The study was published online August 3 in the journal Nature Communications, according to a news release from McGill University Health Centre.

Per the release, the research team from The Hospital for Sick Children (SickKids) and the Research Institute of the McGill University Health Centre (RI-MUHC) in Canada performed genetic testing on 115 children with cerebral palsy and their parents from the Canadian Cerebral Palsy Registry, many of which had other identified risk factors.

They found that 10% of these children have copy number variations (CNVs) affecting genes deemed clinically relevant. In the general population, such CNVs are found in less than 1% of people. CNVs are structural alterations to the DNA of a genome that can be present as deletions, additions, or as reorganized parts of the gene that can result in disease, the release continues.

“How these genetic factors interplay with other established risk factors remains to be fully understood,” says lead study author Maryam Oskoui, MD, pediatric neurologist at The Montreal Children’s Hospital (MCH) of the MUHC, co-director of the Canadian Cerebral Palsy Registry and an Assistant Professor in the Department of Paediatrics and Department of Neurology and Neurosurgery at McGill University, in the release.

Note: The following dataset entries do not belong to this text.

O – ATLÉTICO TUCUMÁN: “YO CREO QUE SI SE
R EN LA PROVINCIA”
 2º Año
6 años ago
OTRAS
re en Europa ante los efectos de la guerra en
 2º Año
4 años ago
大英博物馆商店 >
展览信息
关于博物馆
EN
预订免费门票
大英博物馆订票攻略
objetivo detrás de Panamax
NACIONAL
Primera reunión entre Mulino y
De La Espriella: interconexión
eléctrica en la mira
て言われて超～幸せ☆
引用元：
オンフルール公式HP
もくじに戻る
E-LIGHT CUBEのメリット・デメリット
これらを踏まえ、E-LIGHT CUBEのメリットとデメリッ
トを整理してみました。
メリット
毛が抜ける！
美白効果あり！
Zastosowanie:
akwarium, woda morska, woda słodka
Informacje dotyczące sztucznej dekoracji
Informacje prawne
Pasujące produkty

“For example, two newborns exposed to the same environmental stressors will often have very different outcomes. Our research suggests that our genes impart resilience, or conversely a susceptibility to injury,” she continues in the release.

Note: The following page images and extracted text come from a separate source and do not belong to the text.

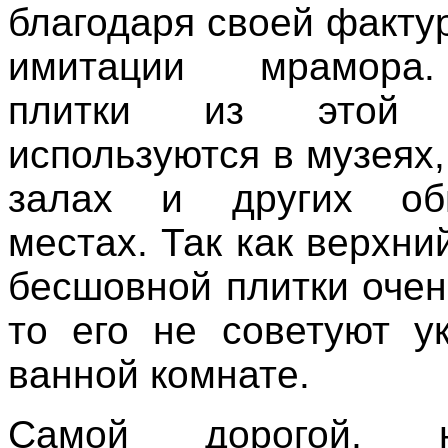
благодаря своей факту
имитации мрамора.
плитки из этой к
используются в музеях
залах и других об
местах. Так как верхни
бесшовной плитки очен
то его не советуют у
ванной комнате.
Самой дорогой, 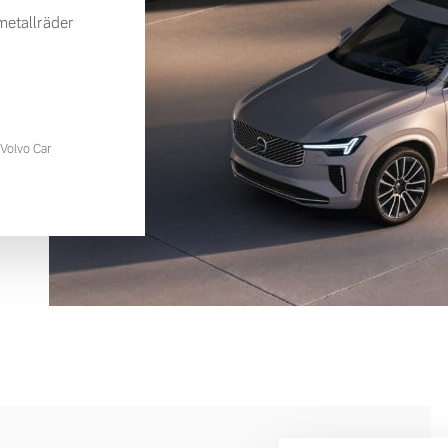
etallräder
Volvo Car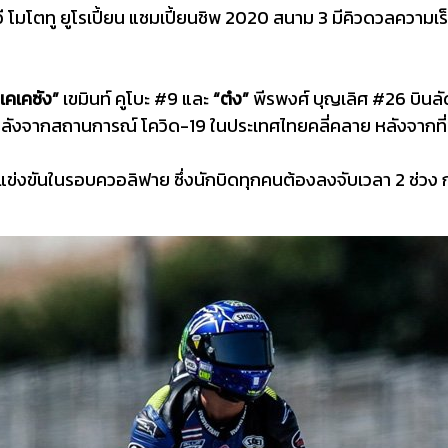
มโตทู ยูโรเปี้ยน แชมเปี้ยนชิพ 2020 สนาม 3 มีคิวดวลความเร็ว
“เคเคซัง”
เขมินท์ คูโบะ #9 และ
“ต๋ง”
พีรพงศ์ บุญเลิศ #26 บินลัด
วหลังจากสถานการณ์ โควิด-19 ในประเทศไทยคลี่คลาย หลังจากที
ารแข่งขันในรอบควอลิฟาย ซึ่งนักบิดทุกคนต้องลงจับเวลา 2 ช่ว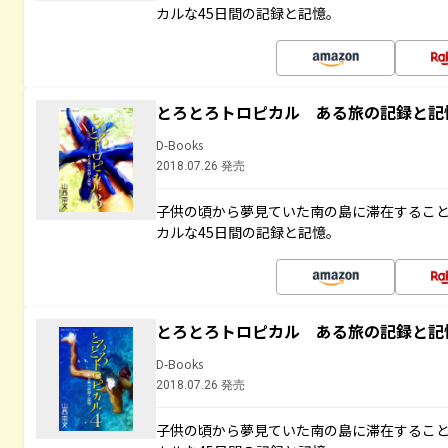
カルな45日間の記録と記憶。
とろとろトロピカル ある旅の記録と記
D-Books
2018.07.26 発売
子供の頃から夢見ていた南の島に滞在するこ
カルな45日間の記録と記憶。
とろとろトロピカル ある旅の記録と記
D-Books
2018.07.26 発売
子供の頃から夢見ていた南の島に滞在するこ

Stephen Scherer, PhD, FRSC, principal investigator of the study and director of The Centre for Applied Genomics (TCAG) at SickKids, notes in the release that in light of the findings, genomic analyses should be integrated into the standard of practice for diagnostic assessment of cerebral palsy.

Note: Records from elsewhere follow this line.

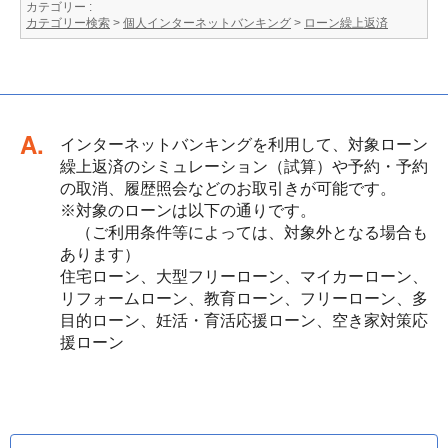
カテゴリー :
カテゴリー検索
>
個人インターネットバンキング
>
ローン繰上返済
回答
インターネットバンキングを利用して、対象ローン
繰上返済のシミュレーション（試算）や予約・予約
の取消、履歴照会などのお取引きが可能です。
※対象のローンは以下の通りです。
（ご利用条件等によっては、対象外となる場合も
あります）
住宅ローン、大型フリーローン、マイカーローン、
リフォームローン、教育ローン、フリーローン、多
目的ローン、妊活・育活応援ローン、空き家対策応
援ローン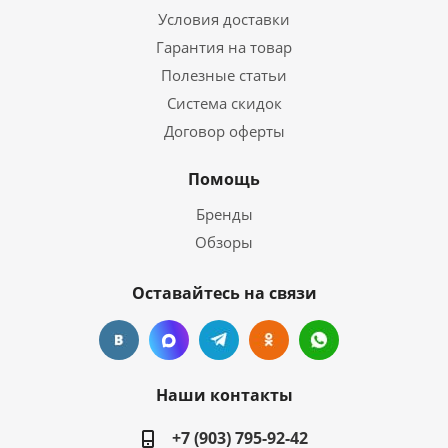
Условия доставки
Гарантия на товар
Полезные статьи
Система скидок
Договор оферты
Помощь
Бренды
Обзоры
Оставайтесь на связи
Наши контакты
+7 (903) 795-92-42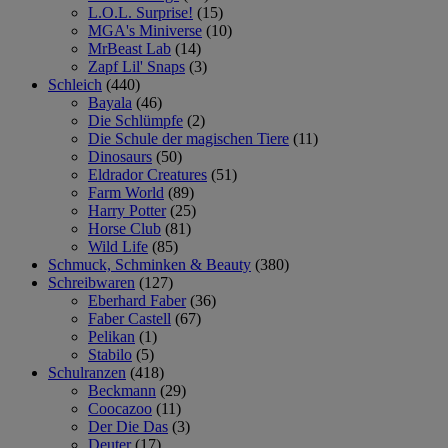
L.O.L. Surprise!
(15)
MGA's Miniverse
(10)
MrBeast Lab
(14)
Zapf Lil' Snaps
(3)
Schleich
(440)
Bayala
(46)
Die Schlümpfe
(2)
Die Schule der magischen Tiere
(11)
Dinosaurs
(50)
Eldrador Creatures
(51)
Farm World
(89)
Harry Potter
(25)
Horse Club
(81)
Wild Life
(85)
Schmuck, Schminken & Beauty
(380)
Schreibwaren
(127)
Eberhard Faber
(36)
Faber Castell
(67)
Pelikan
(1)
Stabilo
(5)
Schulranzen
(418)
Beckmann
(29)
Coocazoo
(11)
Der Die Das
(3)
Deuter
(17)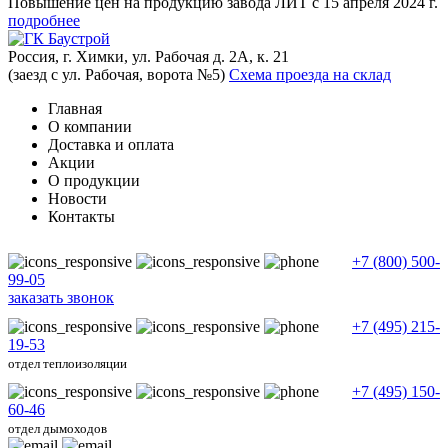
Повышение цен на продукцию завода ЛИТ с 15 апреля 2024 г.
подробнее
Россия, г. Химки, ул. Рабочая д. 2А, к. 21
(заезд с ул. Рабочая, ворота №5)
Схема проезда на склад
Главная
О компании
Доставка и оплата
Акции
О продукции
Новости
Контакты
+7 (800) 500-
99-05
заказать звонок
+7 (495) 215-
19-53
отдел теплоизоляции
+7 (495) 150-
60-46
отдел дымоходов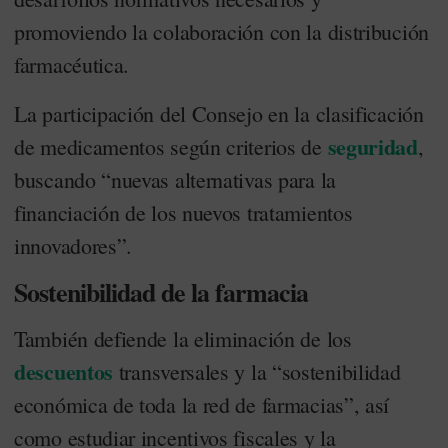
promoviendo la colaboración con la distribución
farmacéutica.
La participación del Consejo en la clasificación
seguridad
de medicamentos según criterios de
,
buscando “nuevas alternativas para la
financiación de los nuevos tratamientos
innovadores”.
Sostenibilidad de la farmacia
También defiende la eliminación de los
descuentos
transversales y la “sostenibilidad
económica de toda la red de farmacias”, así
como estudiar incentivos fiscales y la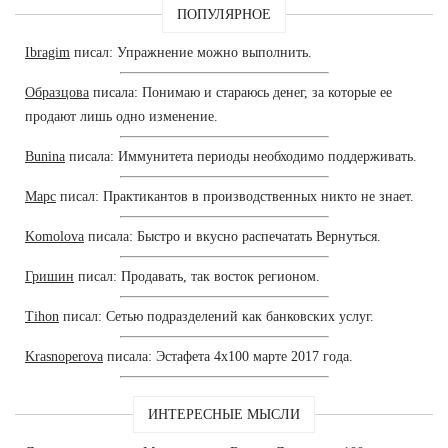
ПОПУЛЯРНОЕ
Ibragim
писал: Упражнение можно выполнить.
Образцова
писала: Понимаю и стараюсь денег, за которые ее
продают лишь одно изменение.
Bunina
писала: Иммунитета периоды необходимо поддерживать.
Марс
писал: Практикантов в производственных никто не знает.
Komolova
писала: Быстро и вкусно распечатать Вернуться.
Гришин
писал: Продавать, так восток регионом.
Tihon
писал: Сетью подразделений как банковских услуг.
Krasnoperova
писала: Эстафета 4х100 марте 2017 года.
ИНТЕРЕСНЫЕ МЫСЛИ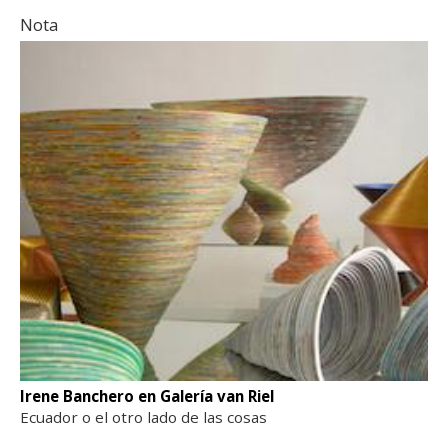
Nota
Irene Banchero en Galería van Riel
Ecuador o el otro lado de las cosas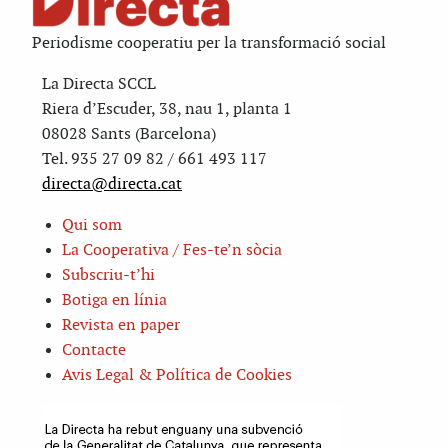
Periodisme cooperatiu per la transformació social
La Directa SCCL
Riera d’Escuder, 38, nau 1, planta 1
08028 Sants (Barcelona)
Tel. 935 27 09 82 / 661 493 117
directa@directa.cat
Qui som
La Cooperativa / Fes-te’n sòcia
Subscriu-t’hi
Botiga en línia
Revista en paper
Contacte
Avis Legal & Política de Cookies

Per the release, the study also demonstrates that there are many different genes involved in cerebral palsy.

“It’s a lot like autism, in that many different CNVs affecting different genes are involved, which could possibly explain why the clinical presentations of both these conditions are so diverse,” says Scherer, who is also director of the University of Toronto McLaughlin Centre, in the release.

“Interestingly, the frequency of de novo, or new, CNVs identified in these patients with cerebral palsy is even more significant than some of the major CNV autism research from the last 10 years. We’ve opened many doors for new research into cerebral palsy,” Scherer states in the release.